Je mehr Projekte zunehmend Brennstoffzellentechnologien einsetzen, desto mehr Potenzial für Kostensenkung und Investition. Chinas Zusage, bis 2030 1 Million Brennstoffzellenfahrzeuge auf die Straße zu bringen (wobei 7,6 Milliarden US-Dollar in den Schwerlastverkehr investiert wurden), bietet ein enormes Potenzial für bedeutende Fortschritte bei der Effizienz und den Kostenpunkten von Brennstoffzellenfahrzeugen.

Wasserstoff hat schon früher falsche Anfänge erlebt, aber diese kohlenstoffarme Alternative wird von einigen der weltweit größten Unternehmen in mehreren Sektoren vorangetrieben.

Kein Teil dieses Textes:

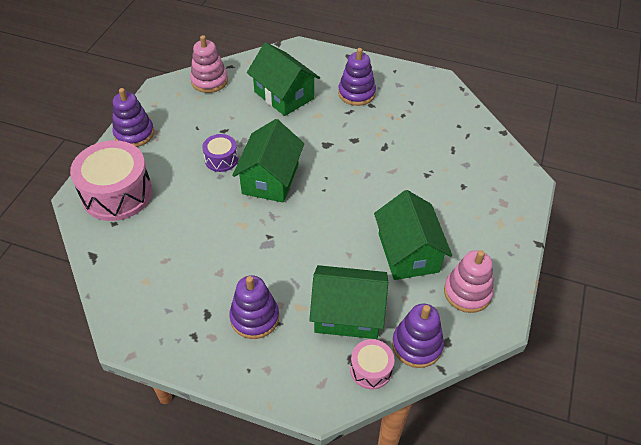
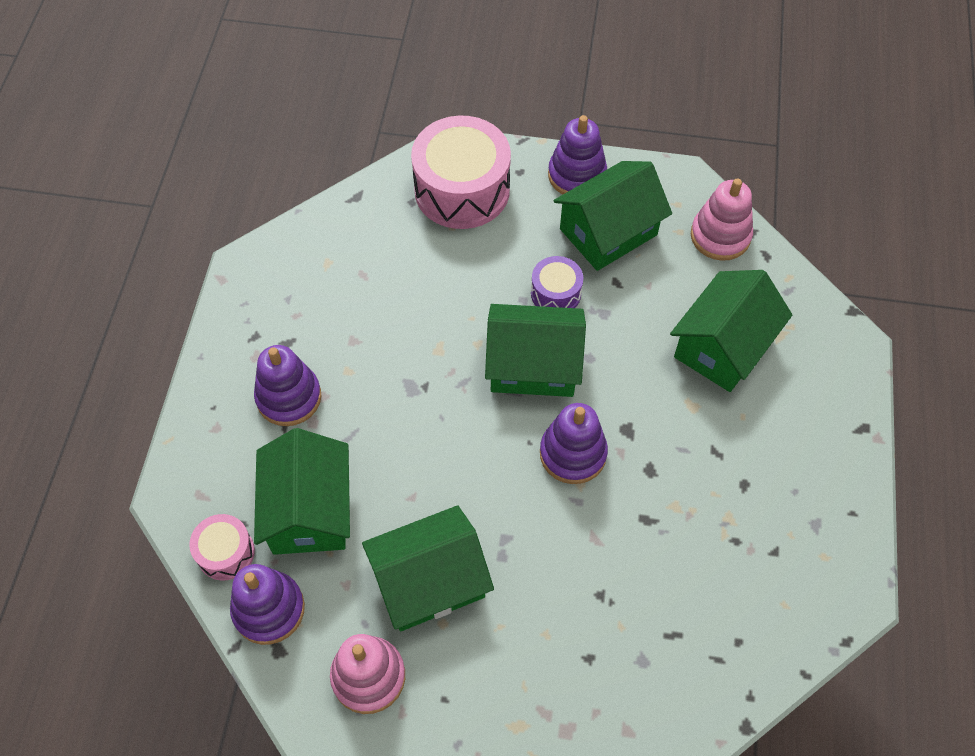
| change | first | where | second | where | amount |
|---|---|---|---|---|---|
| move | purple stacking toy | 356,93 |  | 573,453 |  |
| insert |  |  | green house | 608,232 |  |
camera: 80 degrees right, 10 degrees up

Toyota Kenworth kann auf eine lange Erfolgsgeschichte bei der Entwicklung von Lastwagen mit Brennstoffzellentechnologie zurückblicken. Im Jahr 2019 wurden 10 T680 hinzugefügt, die im Hafen von Los Angeles und in ganz Südkalifornien eingesetzt werden sollen. Shell hat kürzlich stark in große Wasserstoff-Elektrolyseure investiert, die eine kohlenstofffreie Option für die Wasserstoffproduktion bieten.

Anfang dieses Monats erwarb Cummins einen marktführenden Hersteller von Elektrolyseuren und Brennstoffzellen, Hydrogenics, für 290 Millionen US-Dollar. Dies sind alles Signale für das ernsthafte Engagement von Branchenführern, in den Wasserstoff- und Brennstoffzellenbereich vorzudringen.

Das Rocky Mountain Institute (RMI) arbeitet daran, die Möglichkeiten für grünen Wasserstoff zu identifizieren, um die Dekarbonisierung in Sektoren zu beschleunigen, die um Fortschritte kämpfen. Wir beginnen erst jetzt zu erkennen, welche Rolle und Position diese Technologie bei der Dekarbonisierung des Frachtsektors einnehmen kann.